General David H. Petraeus, who commands the Multinational Security Transition Command in Iraq, offers his thoughts on how things are going.

Bush offends the sophists

John Zvesper doesn’t think that Bush’s speech at the UN was for domestic consumption. It was a serious speech, but many journalists, representatives of tyrannies, and even those who claim to represent liberal democracies took offense. Read the whole thing; but a sample paragraph:

What most offended these sophisticated UN delegates was Bush’s rejection of their postmodern pieties, their unwavering faith in the dogmas of pragmatism and moral and cultural relativism. Bush justified his call for the expansion of liberty by asserting that "the dignity of every human life" is "honored by the rule of law, limits on the power of the state, respect for women, protection of private property, free speech, equal justice, and religious tolerance." Many of these traditional liberal principles have become suspect in pragmatic, "progressive" circles. But especially grating to the postmodern mentality that dominates sophisticated minds in liberal democracies is Bush’s claim that "we know with certainty" that "the desire for freedom resides in every human heart," and that therefore the "bright line between justice and injustice—between right and wrong—is the same in every age, and every culture, and every nation." Recognition of such self-evident truths is completely inadmissible in the postmodern faith, in which the only certainty is that nothing is certain.  
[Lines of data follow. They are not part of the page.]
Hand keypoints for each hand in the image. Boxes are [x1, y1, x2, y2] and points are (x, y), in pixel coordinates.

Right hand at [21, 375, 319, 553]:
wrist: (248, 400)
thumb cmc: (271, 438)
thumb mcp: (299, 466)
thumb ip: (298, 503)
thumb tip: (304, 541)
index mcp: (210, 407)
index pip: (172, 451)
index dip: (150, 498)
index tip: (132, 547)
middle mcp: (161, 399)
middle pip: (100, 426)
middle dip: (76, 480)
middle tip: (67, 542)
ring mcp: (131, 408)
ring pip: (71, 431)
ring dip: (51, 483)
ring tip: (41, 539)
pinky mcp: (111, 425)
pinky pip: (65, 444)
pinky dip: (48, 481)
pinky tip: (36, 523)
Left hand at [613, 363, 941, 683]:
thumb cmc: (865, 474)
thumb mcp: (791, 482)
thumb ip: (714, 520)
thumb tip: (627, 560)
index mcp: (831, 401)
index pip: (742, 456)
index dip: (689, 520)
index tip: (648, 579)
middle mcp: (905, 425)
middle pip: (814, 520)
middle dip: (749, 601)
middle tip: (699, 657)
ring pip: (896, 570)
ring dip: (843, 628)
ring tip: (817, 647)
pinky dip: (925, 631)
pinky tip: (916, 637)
Dirty bomb suspects arrested

British police said Saturday they had arrested four men under anti-terrorism legislation after a tip-off from a newspaper which said the suspects tried to buy explosives for a

dirty bomb.

The Saudis were prepared to pay $540,600 for a kilogram (2.2 pounds) of "red mercury", a mysterious radioactive substance which is rumored to have been developed by Russian scientists during the Cold War. (Thanks to Little Green Footballs).

Indian Country

Robert Kaplan explains the importance of small tactical units in warfare now and in the future. This is fighting in Indian Country: "you want to whack bad guys quietly and cover your tracks with humanitarian-aid projects." Worth reading the whole op-ed. A piece of it:

"In Indian Country, it is not only the outbreak of a full-scale insurgency that must be avoided, but the arrival in significant numbers of the global media. It would be difficult to fight more cleanly than the Marines did in Fallujah. Yet that still wasn’t a high enough standard for independent foreign television voices such as al-Jazeera, whose very existence owes itself to the creeping liberalization in the Arab world for which the U.S. is largely responsible. For the more we succeed in democratizing the world, not only the more security vacuums that will be created, but the more constrained by newly independent local medias our military will be in responding to those vacuums. From a field officer’s point of view, an age of democracy means an age of restrictive rules of engagement.
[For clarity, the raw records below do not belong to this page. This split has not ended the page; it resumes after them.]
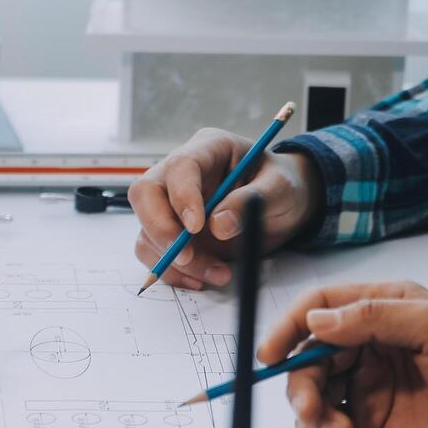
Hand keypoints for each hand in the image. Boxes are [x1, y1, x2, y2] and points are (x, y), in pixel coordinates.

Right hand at [129, 128, 319, 288]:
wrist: (282, 207)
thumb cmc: (282, 187)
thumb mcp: (280, 188)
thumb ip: (251, 201)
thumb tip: (219, 225)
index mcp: (208, 149)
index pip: (180, 167)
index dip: (182, 197)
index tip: (196, 227)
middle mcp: (180, 174)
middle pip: (145, 194)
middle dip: (161, 230)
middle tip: (187, 257)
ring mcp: (170, 204)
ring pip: (147, 230)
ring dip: (175, 260)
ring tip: (218, 273)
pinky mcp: (171, 233)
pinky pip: (154, 253)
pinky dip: (174, 272)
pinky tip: (202, 279)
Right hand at [259, 281, 427, 427]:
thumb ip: (374, 318)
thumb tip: (317, 320)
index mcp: (380, 310)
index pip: (318, 309)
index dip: (287, 328)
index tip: (270, 353)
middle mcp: (366, 346)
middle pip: (306, 359)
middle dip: (300, 385)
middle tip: (312, 409)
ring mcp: (365, 385)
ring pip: (311, 396)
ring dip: (311, 417)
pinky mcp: (369, 422)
The American military now has the most thankless task of any military in the history of warfare: to provide the security armature for an emerging global civilization that, the more it matures--with its own mass media and governing structures--the less credit and sympathy it will grant to the very troops who have risked and, indeed, given their lives for it. And as the thunderous roar of a global cosmopolitan press corps gets louder--demanding the application of abstract principles of universal justice that, sadly, are often neither practical nor necessarily synonymous with American national interest--the smaller and more low-key our deployments will become. In the future, military glory will come down to shadowy, page-three skirmishes around the globe, which the armed services will quietly celebrate among their own subculture."